The only issue with this game is it the ever elusive balancing of the free-to-play model that pervades every element of this game. Should you wish to unlock a high-level hero, for example, you have to earn and open a bunch of piñatas, at which point you can hope for one of a few things: that your dream hero appears or that you collect enough lesser gear to sacrifice to the game’s crafting system. Doing the latter will generate a random hero whose rarity and power potential is determined by how good the loot you sacrifice is. Will your dream hero, weapon, or trap pop out of this crafting exercise? Not bloody likely.
What’s more, every major element of the game (heroes, weapons, traps) can be leveled up, and doing this unlocks a variety of perks and abilities. You might think using these items would increase your level by way of XP. Nope. Instead, you have to collect XP cards, which can then be spent on your inventory however you see fit. You can gather this XP by completing objectives… but you’ll find more of it inside of piñatas.
Fortnite is kind enough to dole out a few weapons and traps to players by default. But weapons deteriorate over time, and every time you lay a trap down, you lose it forever. When you receive new weapons and traps via piñatas, you’re technically only getting their schematics. You need resources to generate new weapons, and it only takes a few days of standard play to realize that higher-level items require serious resources. One of Fortnite‘s worst design decisions is that players are forbidden from crafting weapons and traps—and blocked from determining their exact resource inventory, for the sake of knowing what they’ll need to scavenge—until they’re in the middle of a mission.
Resource fatigue plagues Fortnite. So many types of resources are required for different things you might want to do. Creating, crafting, or upgrading anything in the game requires different stuff at every step. What makes me angriest about Fortnite is the inability to recover and reuse traps. Traps become very expensive in terms of in-game resources, and while the interface to pick them out in a mission is clean enough, accidentally laying down a valuable trap is too easy. Once it’s down, that’s it. You may accidentally lay down a high-level “purple” trap in a totally pedestrian mission, and that’s just a kick in the pants.

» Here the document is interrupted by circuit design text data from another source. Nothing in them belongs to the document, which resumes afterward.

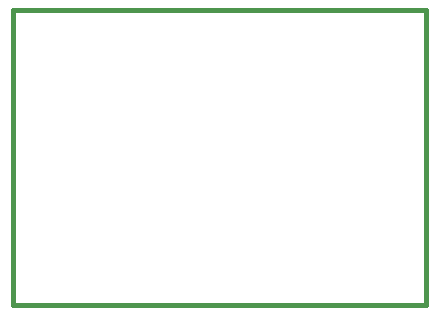
<source format=gko>
%FSLAX33Y33*%
%MOMM*%
%ADD10C,0.381*%
D10*
%LNpath-0*%
G01*
X0Y0D02*
X35000Y0D01*
X35000Y25000*
X0Y25000*
X0Y0*
%LNmechanical details_traces*%
M02*
</source>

Additionally, thanks to this resource-management issue, the actual active gameplay feels very solitary. You’ll spend a lot of time in missions scouring nooks and crannies in search of valuable materials, and this gold rush is silly to take on with squadmates at your side. Treasure chests, ore veins, and other valuable discoveries only pay off for one player (whoever “last hits” them). Thus, each mission starts with players silently going into their own corners of the map to gather loot and knock out the various pop-up objectives that appear, then coming back to a central point to build a base.
Once friends gather together to build a base, a game of chicken begins: who’s going to burn through precious materials to build or drop traps? Building the game’s basic walls is a little easier, thankfully, as these simply require the abundant wood, brick, and iron materials in the game’s worlds. But those sometimes-essential husk-busting traps require too many annoying-to-find materials.
Epic now has a serious problem on its hands. Which path do they take from here, with Fortnite in early access? Leave this game as-is and let Fortnite be forever identified as a case study of “free-to-play” gone horribly, horribly wrong? Or reset every element for the sake of saving the fun stuff from the economic garbage and thus punish every person currently playing the game (since this early access period requires paying at least $40 for a founder’s pack and doles out packs of the game’s piñatas, along with other microtransaction perks, in exchange)?
A great Fortnite could emerge in 2018. For now, it’s lose-lose for everyone who already bought in. Fortnite is now live on PC, Xbox One, and PlayStation 4.